* SUPPLIED MATERIAL

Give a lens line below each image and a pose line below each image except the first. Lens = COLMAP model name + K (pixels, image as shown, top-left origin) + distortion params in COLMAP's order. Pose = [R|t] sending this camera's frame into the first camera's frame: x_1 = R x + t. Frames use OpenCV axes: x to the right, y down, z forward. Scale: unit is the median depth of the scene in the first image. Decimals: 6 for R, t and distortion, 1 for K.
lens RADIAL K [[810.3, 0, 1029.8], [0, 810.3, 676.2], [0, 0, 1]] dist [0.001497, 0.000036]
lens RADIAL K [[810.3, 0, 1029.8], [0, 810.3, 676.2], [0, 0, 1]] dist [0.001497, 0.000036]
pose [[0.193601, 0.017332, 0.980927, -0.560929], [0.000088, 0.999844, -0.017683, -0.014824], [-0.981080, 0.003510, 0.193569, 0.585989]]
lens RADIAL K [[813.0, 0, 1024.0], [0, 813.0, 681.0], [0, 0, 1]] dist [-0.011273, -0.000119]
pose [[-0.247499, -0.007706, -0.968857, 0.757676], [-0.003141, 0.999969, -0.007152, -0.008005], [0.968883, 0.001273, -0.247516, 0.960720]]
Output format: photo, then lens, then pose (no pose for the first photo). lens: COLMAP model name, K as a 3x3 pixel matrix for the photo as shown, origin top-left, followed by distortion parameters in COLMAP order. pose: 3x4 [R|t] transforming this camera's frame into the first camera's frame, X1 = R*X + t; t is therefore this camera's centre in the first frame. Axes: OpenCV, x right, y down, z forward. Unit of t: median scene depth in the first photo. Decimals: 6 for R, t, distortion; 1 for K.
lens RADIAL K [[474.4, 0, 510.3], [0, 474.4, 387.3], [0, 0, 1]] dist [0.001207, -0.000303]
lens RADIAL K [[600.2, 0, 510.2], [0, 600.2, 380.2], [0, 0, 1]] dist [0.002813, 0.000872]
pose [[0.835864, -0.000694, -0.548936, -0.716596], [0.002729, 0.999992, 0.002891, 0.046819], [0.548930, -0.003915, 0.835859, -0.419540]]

* YOUR GOAL
Reproduce the material exactly, from the first line to the last.

* RESULT FOR THIS TASK
Give a lens line below each image and a pose line below each image except the first. Lens = COLMAP model name + K (pixels, image as shown, top-left origin) + distortion params in COLMAP's order. Pose = [R|t] sending this camera's frame into the first camera's frame: x_1 = R x + t. Frames use OpenCV axes: x to the right, y down, z forward. Scale: unit is the median depth of the scene in the first image. Decimals: 6 for R, t and distortion, 1 for K.
lens RADIAL K [[810.3, 0, 1029.8], [0, 810.3, 676.2], [0, 0, 1]] dist [0.001497, 0.000036]
lens RADIAL K [[810.3, 0, 1029.8], [0, 810.3, 676.2], [0, 0, 1]] dist [0.001497, 0.000036]
pose [[0.193601, 0.017332, 0.980927, -0.560929], [0.000088, 0.999844, -0.017683, -0.014824], [-0.981080, 0.003510, 0.193569, 0.585989]]
lens RADIAL K [[813.0, 0, 1024.0], [0, 813.0, 681.0], [0, 0, 1]] dist [-0.011273, -0.000119]
pose [[-0.247499, -0.007706, -0.968857, 0.757676], [-0.003141, 0.999969, -0.007152, -0.008005], [0.968883, 0.001273, -0.247516, 0.960720]]
Output format: photo, then lens, then pose (no pose for the first photo). lens: COLMAP model name, K as a 3x3 pixel matrix for the photo as shown, origin top-left, followed by distortion parameters in COLMAP order. pose: 3x4 [R|t] transforming this camera's frame into the first camera's frame, X1 = R*X + t; t is therefore this camera's centre in the first frame. Axes: OpenCV, x right, y down, z forward. Unit of t: median scene depth in the first photo. Decimals: 6 for R, t, distortion; 1 for K.
lens RADIAL K [[474.4, 0, 510.3], [0, 474.4, 387.3], [0, 0, 1]] dist [0.001207, -0.000303]
lens RADIAL K [[600.2, 0, 510.2], [0, 600.2, 380.2], [0, 0, 1]] dist [0.002813, 0.000872]
pose [[0.835864, -0.000694, -0.548936, -0.716596], [0.002729, 0.999992, 0.002891, 0.046819], [0.548930, -0.003915, 0.835859, -0.419540]]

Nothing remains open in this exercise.